His arm tightened around her. “What just happened?”
“Classic life-affirming behavior after a catastrophe.”
“So you’re saying you do this for all your patients?”
“Don’t piss me off when I’m afterglowing.” She glanced down at their tangled limbs. “Actually, we’re not glowing anymore.”
“The sun’s coming up.”
She hadn’t noticed the square of the window beginning to lighten. With the mundane light and no threat in sight, her demon-enhanced vision faded, unneeded.
Now that they’d slacked their desire, what else was fading?
She sighed and sat up, finger-combing her hair. “We should get ready for the funeral.”
Archer pushed himself up onto one elbow. “No funeral.

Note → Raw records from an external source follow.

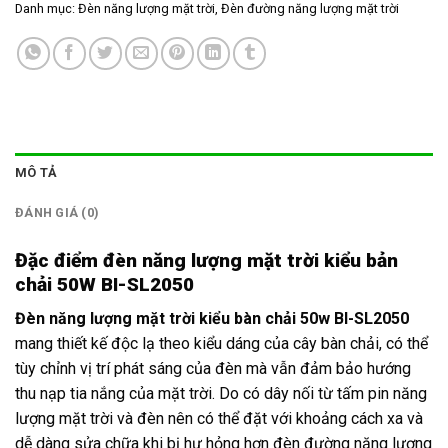
Danh mục:
Đèn năng lượng mặt trời
,
Đèn đường năng lượng mặt trời
MÔ TẢ
ĐÁNH GIÁ (0)
Đặc điểm đèn năng lượng mặt trời kiểu bản
chải 50W BI-SL2050
Đèn năng lượng mặt trời kiểu bàn chải 50w BI-SL2050
mang thiết kế độc lạ theo kiểu dáng của cây bàn chải, có thể
tùy chỉnh vị trí phát sáng của đèn mà vẫn đảm bảo hướng
thu nạp tia nắng của mặt trời. Do có dây nối từ tấm pin năng
lượng mặt trời và đèn nên có thể đặt với khoảng cách xa và
dễ dàng sửa chữa khi bị hư hỏng hơn đèn đường năng lượng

I told you, a talyan cadaver won’t last long once the demon’s gone. We’re lucky to get it in the ground.”
She twisted to look at him. “Doesn’t someone say a few words, something?”
“What is there to say?” Faint Southern sweetness in his low voice, he sang back to her, “ ‘Sleep deep, my child, and fuss no more.’ ”
Her fingers tangled in the knots of her hair. “What about good-bye?”
“It’s not a journey that needs your good-byes.” He captured her hands and smoothed the snarls she’d made. “It’s over, Sera.”
Of course it was. She went to the bathroom to splash cold water on her face.
When she returned to find her clothes, he was on his phone, his expression grim. Speaking of cold water . . .
She dressed and waited until he’d put his jeans on to ask. “That call didn’t look good.”
“Just getting messages. Nothing new on the search for the djinn-man. But Bookie has some results from the malice draining. He said considering what Zane reported, he wants to run a few more tests with you.”
“Tests.” She grimaced. “But maybe Zane didn’t die in vain.”
“It’s always in vain.” He pulled on his shirt and rolled back the sleeves, exposing the wild, dark lines of his reven. “Bookie said the hotel still reeks of birnenston, but he needs only a few minutes with you in his lab, so you’ll be fine.”